Pereira – Eu tenho duas questões. Uma é a questão conceitual e prática que me persegue há algum tempo, eu até debato muito com uns amigos e consultores de mercado, que é a questão do poder e liderança dentro da empresa. A meu ver são elementos determinantes que explicam muita coisa dentro de uma organização. Líderes sem poder não existem, mas às vezes a denominação líder não cabe a pessoas que exercem a função de chefe. Toda essa relação influencia no mapa cultural da organização e me interessa grandemente. Um outro ponto é a questão mais instrumental, na qual entram diversos paradigmas difíceis de serem modificados, exemplo disso é a questão de cargos. Como posso extinguir cargos das organizações?

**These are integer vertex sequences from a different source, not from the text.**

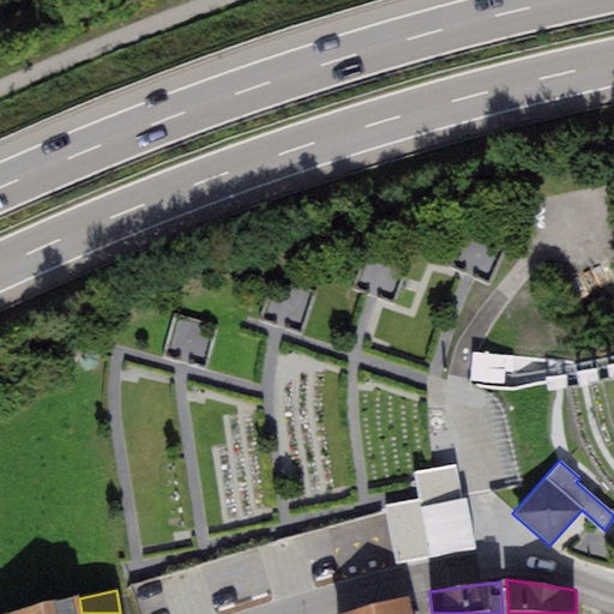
[(82,613),(79,599),(10,613),(82,613)]
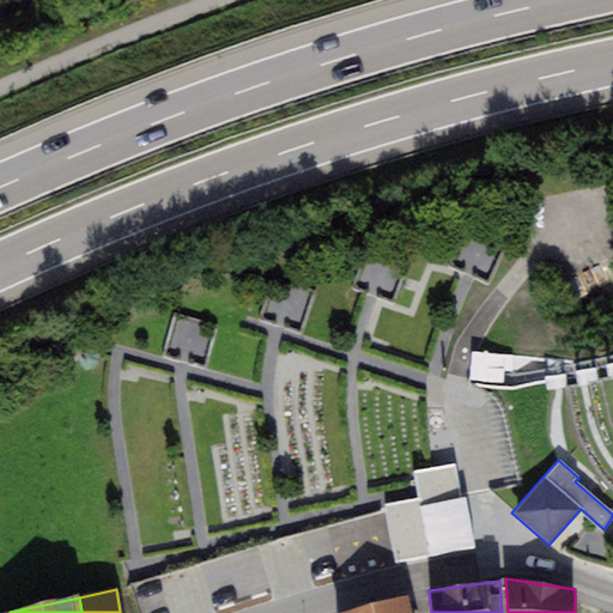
[(410,612),(407,598),(343,612),(410,612)]
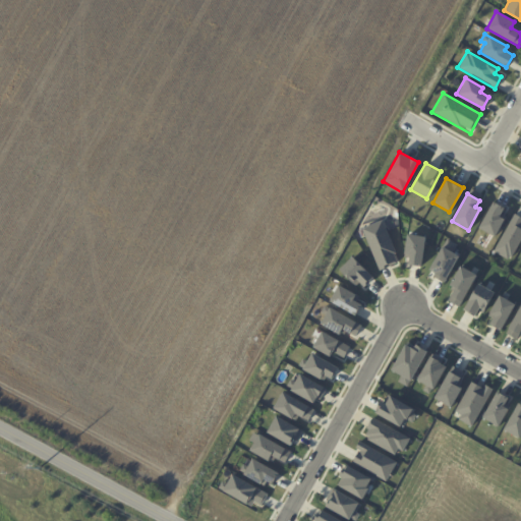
[(491,201),(504,208),(500,216),(504,219),(494,236),(477,227),(491,201)]
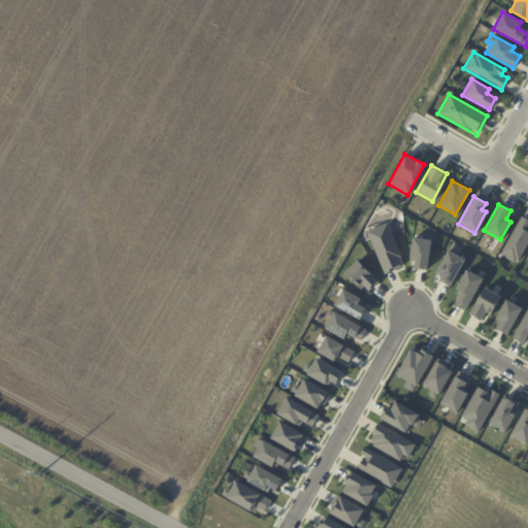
[(521,217),(527,220),(527,243),(516,264),(498,255),(521,217)]
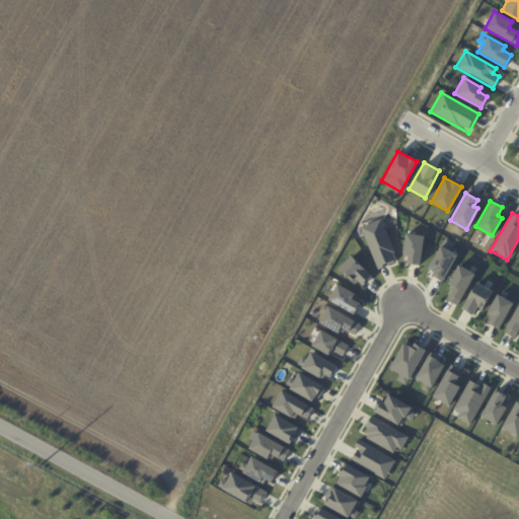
[(360,227),(380,219),(397,261),(376,270),(360,227)]
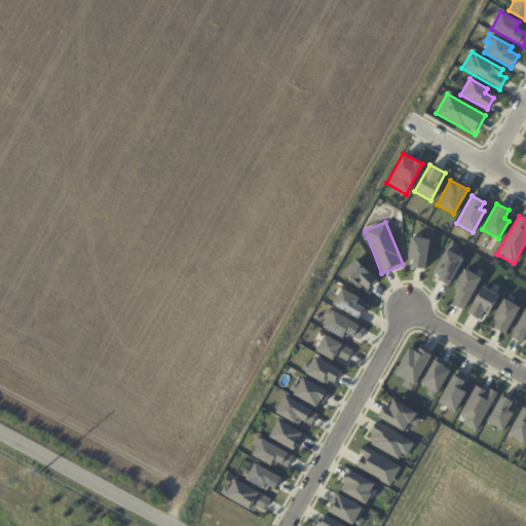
[(411,236),(428,239),(424,268),(411,267),(412,259),(407,259),(411,236)]
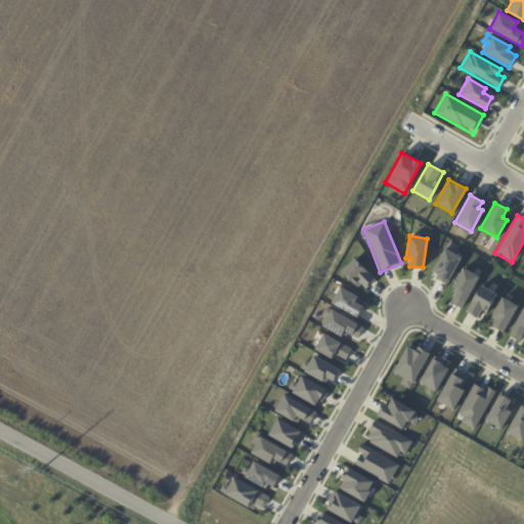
[(443,248),(461,257),(445,284),(435,277),(437,274),(431,271),(443,248)]
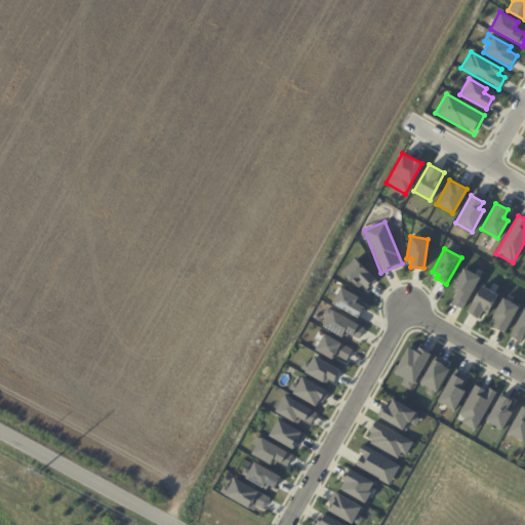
[(354,258),(375,279),(365,289),(361,285),(358,289),(340,272),(354,258)]
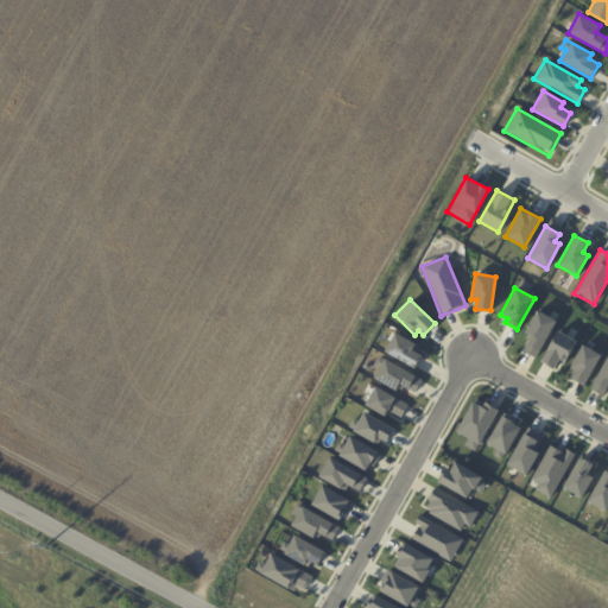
[(537,310),(556,321),(536,358),(523,350),(531,335),(524,333),(537,310)]
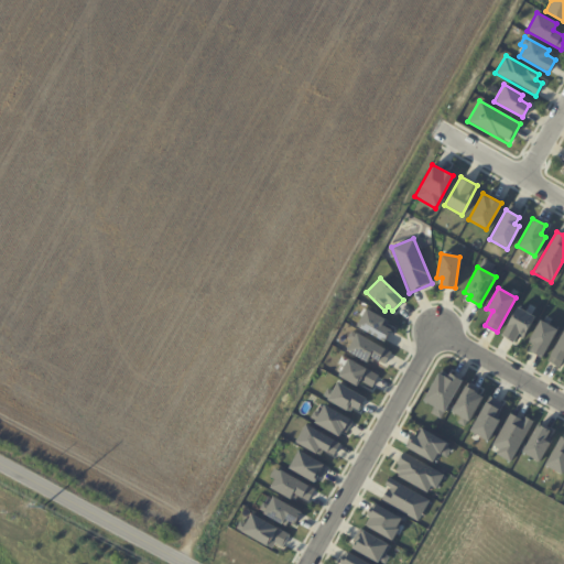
[(517,305),(534,316),(522,338),(517,335),(512,343),(500,334),(517,305)]
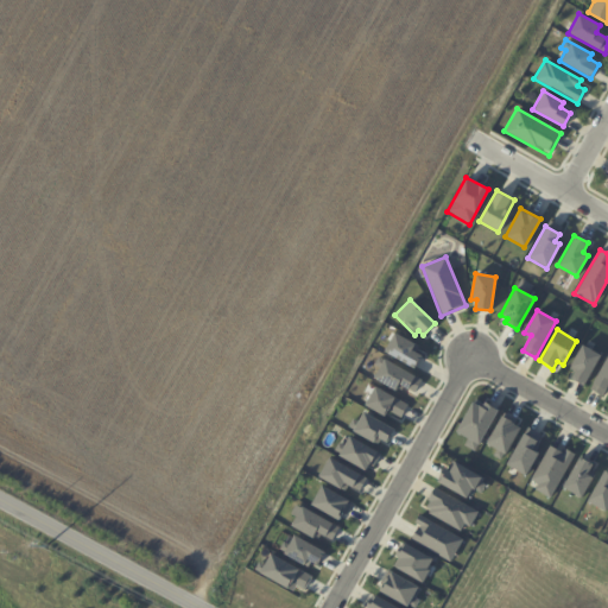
[(393,333),(415,343),(411,350),(420,355),(413,369),(382,353),(393,333)]
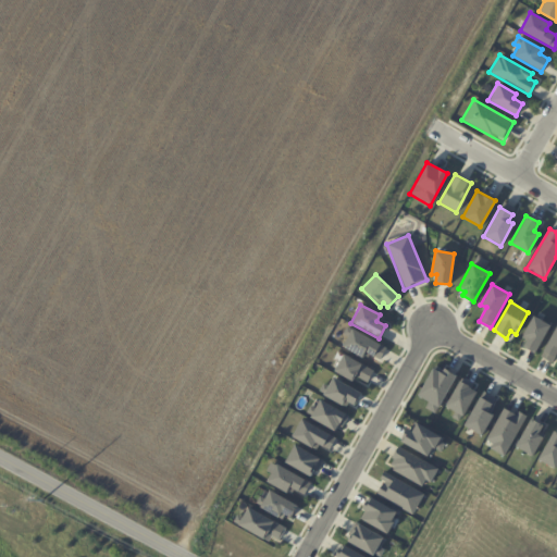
[(533,316),(549,325),(534,354),(522,347),(527,337),(522,335),(533,316)]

Eu acho que cargo é um conceito velho, uma unidade referencial que já não está fazendo mais sentido, principalmente se você tiver uma gestão por competências competente.
Empregos.com.br – Qual seria o maior implicador nesse trabalho de rever paradigmas?
Pereira – Eu acho que o maior implicador esteja em questões de legislação trabalhista. Mas é um paradigma que eu gostaria de quebrar. E outro assunto relevante, que me intriga muito, é a questão do behaviorismo nas empresas. Nisso eu coloco o trato com as pessoas, esse eu acho que vou me aposentar e não será resolvido. Acreditar que as pessoas são movidas sempre por estímulos externos não promove o crescimento e a independência delas. A questão do prêmio e castigo é algo que precisa ser mudado. Esses são pontos que procuro estudar e trabalhar com a minha equipe.
Empregos.com.br – Quais são os planos futuros de Milton Pereira?
Pereira – Ao falarmos da Serasa, após esse processo de aquisição, temos um desafio muito grande que é o management da empresa. O nosso desafio é continuar debatendo com o novo presidente toda essa filosofia de gestão de pessoas que falei no decorrer da entrevista. O que nos deixa muito alegres é o fato desse pensamento estar bem entendido e também fazer parte também da filosofia do novo presidente. Estamos entusiasmados com o que está por vir. Pessoalmente, procuro preparar sucessores, pois temos que ter pessoas preparadas para tocarem os projetos. Agora, aposentar de tudo, jamais (risos).